Um das Reizdarmsyndrom zu behandeln, hat sich, speziell bei Patienten, die häufig an Blähungen und Krämpfen leiden, Pfefferminzöl sehr bewährt. Es wird sogar in der S3-Leitlinie „Reizdarmsyndrom“ hervorgehoben – einer der wichtigsten Entscheidungshilfen für Ärzte. Die Pfefferminze wird in der Naturmedizin schon seit jeher bei Beschwerden des Magen-Darm-Traktes eingesetzt. In mehreren Studien konnte nachgewiesen werden, dass durch das Pfefferminzöl häufig die quälenden Begleiterscheinungen des Reizdarmsyndroms gelindert werden konnten.

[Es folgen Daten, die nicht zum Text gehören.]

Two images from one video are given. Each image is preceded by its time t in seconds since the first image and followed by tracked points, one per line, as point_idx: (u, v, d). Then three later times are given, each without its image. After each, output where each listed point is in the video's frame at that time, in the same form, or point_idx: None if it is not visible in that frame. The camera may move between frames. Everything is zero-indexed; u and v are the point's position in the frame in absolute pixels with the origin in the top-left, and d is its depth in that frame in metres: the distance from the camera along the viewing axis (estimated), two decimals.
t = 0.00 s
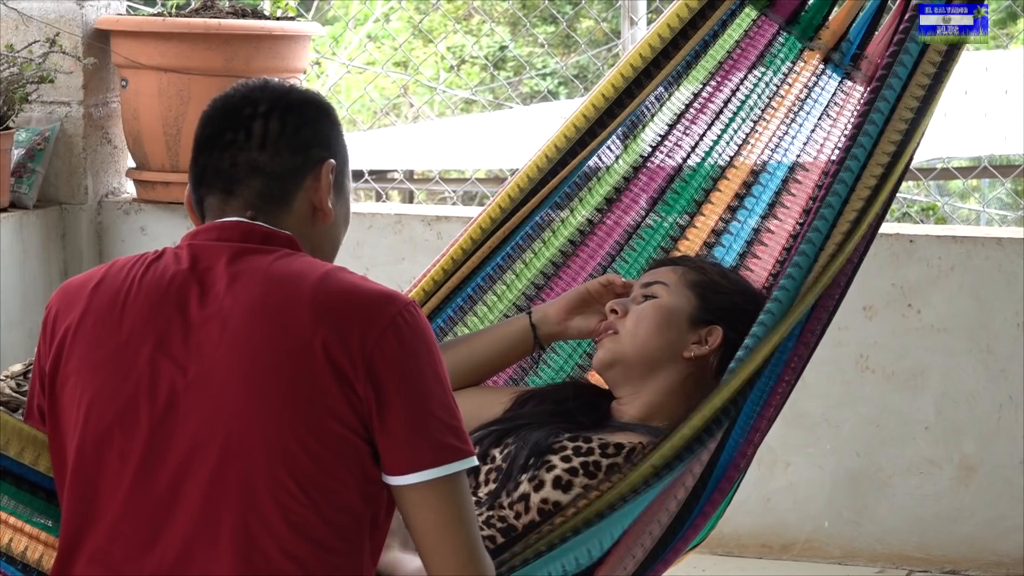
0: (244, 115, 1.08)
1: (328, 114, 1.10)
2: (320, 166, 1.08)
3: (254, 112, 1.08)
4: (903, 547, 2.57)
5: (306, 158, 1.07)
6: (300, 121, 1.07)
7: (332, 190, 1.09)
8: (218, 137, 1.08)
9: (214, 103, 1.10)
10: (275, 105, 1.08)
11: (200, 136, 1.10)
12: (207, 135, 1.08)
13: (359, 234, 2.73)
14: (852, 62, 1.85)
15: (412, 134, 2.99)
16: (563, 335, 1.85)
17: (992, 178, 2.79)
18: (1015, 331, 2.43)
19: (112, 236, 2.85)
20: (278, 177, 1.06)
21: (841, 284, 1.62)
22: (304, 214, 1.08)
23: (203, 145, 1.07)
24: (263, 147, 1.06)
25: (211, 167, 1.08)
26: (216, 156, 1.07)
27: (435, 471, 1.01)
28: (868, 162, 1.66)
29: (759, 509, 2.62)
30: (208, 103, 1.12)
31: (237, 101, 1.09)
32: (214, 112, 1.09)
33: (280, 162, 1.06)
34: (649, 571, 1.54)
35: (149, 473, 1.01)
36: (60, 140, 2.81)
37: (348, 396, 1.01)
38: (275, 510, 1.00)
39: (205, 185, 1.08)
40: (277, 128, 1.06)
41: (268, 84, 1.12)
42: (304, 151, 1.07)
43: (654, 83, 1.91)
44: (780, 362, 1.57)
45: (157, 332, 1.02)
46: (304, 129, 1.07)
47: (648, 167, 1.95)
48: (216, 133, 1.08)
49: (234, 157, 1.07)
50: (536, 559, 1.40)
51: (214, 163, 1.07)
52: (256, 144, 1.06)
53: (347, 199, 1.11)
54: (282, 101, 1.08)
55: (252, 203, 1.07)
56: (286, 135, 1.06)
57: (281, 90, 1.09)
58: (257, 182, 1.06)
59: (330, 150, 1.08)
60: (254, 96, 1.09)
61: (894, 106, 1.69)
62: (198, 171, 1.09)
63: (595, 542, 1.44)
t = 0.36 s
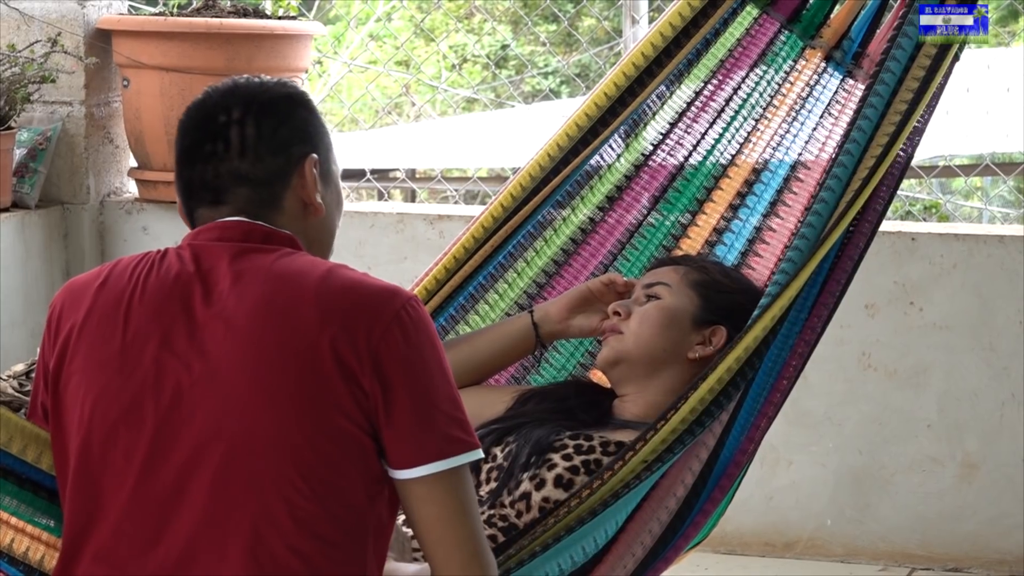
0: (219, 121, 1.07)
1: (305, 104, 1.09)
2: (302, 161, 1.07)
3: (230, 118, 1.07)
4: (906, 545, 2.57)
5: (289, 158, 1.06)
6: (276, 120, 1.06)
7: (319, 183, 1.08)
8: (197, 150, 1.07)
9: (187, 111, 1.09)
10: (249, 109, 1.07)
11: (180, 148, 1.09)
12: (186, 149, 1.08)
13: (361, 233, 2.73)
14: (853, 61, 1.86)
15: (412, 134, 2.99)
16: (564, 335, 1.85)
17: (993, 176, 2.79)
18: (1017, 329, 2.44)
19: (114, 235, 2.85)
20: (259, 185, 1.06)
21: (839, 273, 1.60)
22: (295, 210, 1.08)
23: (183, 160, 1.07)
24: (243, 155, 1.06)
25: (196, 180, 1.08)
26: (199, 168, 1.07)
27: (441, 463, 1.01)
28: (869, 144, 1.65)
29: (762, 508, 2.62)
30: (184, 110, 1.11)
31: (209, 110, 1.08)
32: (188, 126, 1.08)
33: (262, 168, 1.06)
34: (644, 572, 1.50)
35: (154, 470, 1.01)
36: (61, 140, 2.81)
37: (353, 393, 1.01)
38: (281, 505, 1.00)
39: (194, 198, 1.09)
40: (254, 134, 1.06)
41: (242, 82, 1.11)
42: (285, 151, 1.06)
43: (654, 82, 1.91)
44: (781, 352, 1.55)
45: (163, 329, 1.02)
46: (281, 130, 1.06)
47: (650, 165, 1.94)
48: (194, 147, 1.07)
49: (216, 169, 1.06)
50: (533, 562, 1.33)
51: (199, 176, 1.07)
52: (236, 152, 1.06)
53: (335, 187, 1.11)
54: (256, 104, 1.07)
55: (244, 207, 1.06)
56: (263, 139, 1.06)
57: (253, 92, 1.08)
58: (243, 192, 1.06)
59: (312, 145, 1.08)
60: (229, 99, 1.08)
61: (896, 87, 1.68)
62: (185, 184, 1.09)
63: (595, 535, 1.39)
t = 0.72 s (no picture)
0: (200, 123, 1.06)
1: (285, 99, 1.09)
2: (287, 157, 1.07)
3: (211, 122, 1.06)
4: (904, 544, 2.57)
5: (273, 157, 1.06)
6: (258, 119, 1.06)
7: (306, 178, 1.08)
8: (183, 154, 1.07)
9: (170, 114, 1.09)
10: (229, 111, 1.06)
11: (165, 153, 1.09)
12: (171, 153, 1.08)
13: (360, 232, 2.73)
14: (852, 60, 1.85)
15: (411, 132, 2.98)
16: (562, 334, 1.84)
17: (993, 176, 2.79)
18: (1016, 329, 2.44)
19: (113, 233, 2.85)
20: (247, 186, 1.06)
21: (840, 273, 1.60)
22: (285, 207, 1.08)
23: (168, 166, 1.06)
24: (228, 158, 1.06)
25: (184, 185, 1.08)
26: (185, 173, 1.07)
27: (439, 457, 1.02)
28: (868, 143, 1.66)
29: (761, 507, 2.62)
30: (166, 113, 1.10)
31: (190, 114, 1.07)
32: (171, 131, 1.07)
33: (248, 169, 1.06)
34: (643, 572, 1.49)
35: (155, 467, 1.01)
36: (60, 138, 2.81)
37: (354, 388, 1.01)
38: (283, 501, 1.00)
39: (183, 202, 1.09)
40: (237, 135, 1.05)
41: (222, 81, 1.10)
42: (270, 150, 1.06)
43: (653, 81, 1.91)
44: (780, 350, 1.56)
45: (163, 326, 1.02)
46: (265, 128, 1.06)
47: (649, 164, 1.94)
48: (178, 151, 1.07)
49: (203, 173, 1.07)
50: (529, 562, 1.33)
51: (187, 181, 1.07)
52: (220, 156, 1.06)
53: (322, 177, 1.11)
54: (237, 104, 1.06)
55: (235, 208, 1.06)
56: (247, 140, 1.05)
57: (234, 92, 1.07)
58: (231, 194, 1.06)
59: (296, 141, 1.07)
60: (210, 100, 1.07)
61: (895, 86, 1.68)
62: (173, 188, 1.09)
63: (592, 533, 1.39)
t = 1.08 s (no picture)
0: (192, 124, 1.06)
1: (276, 94, 1.08)
2: (279, 155, 1.07)
3: (203, 123, 1.06)
4: (905, 543, 2.57)
5: (265, 156, 1.06)
6: (249, 118, 1.06)
7: (299, 176, 1.08)
8: (177, 155, 1.07)
9: (162, 115, 1.09)
10: (220, 111, 1.06)
11: (160, 154, 1.09)
12: (165, 154, 1.08)
13: (360, 230, 2.73)
14: (853, 58, 1.86)
15: (412, 131, 2.95)
16: (563, 334, 1.84)
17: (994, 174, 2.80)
18: (1017, 327, 2.44)
19: (114, 232, 2.85)
20: (240, 185, 1.06)
21: (841, 272, 1.60)
22: (281, 204, 1.08)
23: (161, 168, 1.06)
24: (221, 159, 1.06)
25: (179, 187, 1.08)
26: (179, 176, 1.07)
27: (439, 456, 1.02)
28: (868, 141, 1.66)
29: (762, 505, 2.62)
30: (159, 113, 1.10)
31: (181, 115, 1.07)
32: (164, 133, 1.07)
33: (240, 169, 1.06)
34: (643, 571, 1.49)
35: (157, 465, 1.01)
36: (61, 137, 2.81)
37: (354, 387, 1.01)
38: (283, 501, 1.00)
39: (178, 204, 1.09)
40: (228, 136, 1.05)
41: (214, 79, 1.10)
42: (262, 149, 1.06)
43: (654, 79, 1.91)
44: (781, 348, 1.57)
45: (164, 324, 1.02)
46: (256, 127, 1.06)
47: (649, 162, 1.94)
48: (172, 152, 1.07)
49: (196, 174, 1.07)
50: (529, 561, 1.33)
51: (181, 183, 1.07)
52: (213, 157, 1.06)
53: (317, 172, 1.11)
54: (228, 103, 1.06)
55: (230, 208, 1.06)
56: (238, 140, 1.05)
57: (225, 91, 1.07)
58: (225, 195, 1.06)
59: (288, 138, 1.07)
60: (201, 100, 1.07)
61: (895, 85, 1.68)
62: (168, 190, 1.09)
63: (593, 532, 1.39)
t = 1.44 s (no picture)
0: (191, 119, 1.06)
1: (278, 90, 1.08)
2: (277, 154, 1.06)
3: (201, 118, 1.06)
4: (904, 543, 2.57)
5: (263, 154, 1.06)
6: (248, 115, 1.05)
7: (296, 174, 1.08)
8: (175, 151, 1.07)
9: (162, 107, 1.09)
10: (219, 107, 1.06)
11: (159, 148, 1.09)
12: (164, 147, 1.07)
13: (359, 230, 2.73)
14: (852, 60, 1.85)
15: (410, 131, 2.96)
16: (562, 334, 1.84)
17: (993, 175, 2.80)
18: (1016, 328, 2.44)
19: (113, 231, 2.85)
20: (238, 183, 1.06)
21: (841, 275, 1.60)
22: (278, 202, 1.07)
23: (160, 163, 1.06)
24: (218, 156, 1.05)
25: (177, 181, 1.08)
26: (178, 171, 1.07)
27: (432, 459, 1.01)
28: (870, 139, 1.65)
29: (760, 505, 2.62)
30: (160, 104, 1.10)
31: (180, 109, 1.07)
32: (163, 126, 1.07)
33: (237, 167, 1.05)
34: (643, 571, 1.50)
35: (153, 467, 1.01)
36: (60, 136, 2.81)
37: (349, 389, 1.01)
38: (280, 503, 1.00)
39: (176, 199, 1.09)
40: (226, 132, 1.05)
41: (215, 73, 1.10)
42: (259, 147, 1.06)
43: (653, 79, 1.90)
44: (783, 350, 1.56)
45: (160, 326, 1.02)
46: (255, 124, 1.05)
47: (648, 163, 1.94)
48: (171, 147, 1.07)
49: (193, 171, 1.07)
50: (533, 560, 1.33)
51: (178, 179, 1.07)
52: (210, 154, 1.06)
53: (315, 170, 1.10)
54: (227, 99, 1.05)
55: (227, 207, 1.06)
56: (236, 137, 1.05)
57: (224, 86, 1.06)
58: (222, 192, 1.06)
59: (286, 137, 1.07)
60: (201, 95, 1.07)
61: (898, 87, 1.68)
62: (167, 184, 1.09)
63: (597, 533, 1.39)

Man vermutet, dass dies am enthaltenen Menthol liegt, dass das Eindringen von Calcium in die Zellen verhindert, was zu einer entspannenden Wirkung auf die oft verkrampfte Darmmuskulatur führt. So kommt es auch zu weniger Blähungen. Zusätzlich hat Pfefferminzöl positive Effekte auf die Darmschleimhaut und das Mikrobiom.

Pfefferminztee allein reicht nicht aus

Der große Vorteil des Pfefferminzöls liegt darin, dass es auch über einen längeren Zeitraum hinweg eingenommen werden kann. Wichtig ist aber, dass das Öl unversehrt im Darm ankommt. Es sollte also am besten in magensaftstabilen Kapseln eingenommen werden, damit es nicht schon in Speiseröhre und Magen freigesetzt wird. Ansonsten kann es zu Magenreizungen, Aufstoßen oder einer Übersäuerung von Magen und Speiseröhre kommen.

Wer also die wohltuende Wirkung der Pfefferminze auf das Reizdarmsyndrom nützen möchte, kommt mit Pfefferminztee nicht weit. Man müsste mehr als 60 Tassen täglich davon trinken, da die wirkgebenden Bestandteile flüchtig sind und so nur mehr in äußerst kleinen Mengen im Tee enthalten sind. Aus diesem Grund gibt es rezeptfreie Arzneimittel aus der Apotheke. Diese enthalten hochdosiertes, reines Pfefferminzöl, das in magensaftresistenten Weichkapseln direkt in den Darm gelangt ohne den Magen zu reizen. Dort kann es seine vielfältigen positiven Effekte entfalten. Schon nach ein bis zwei Wochen ist so ein Abklingen der Symptome möglich.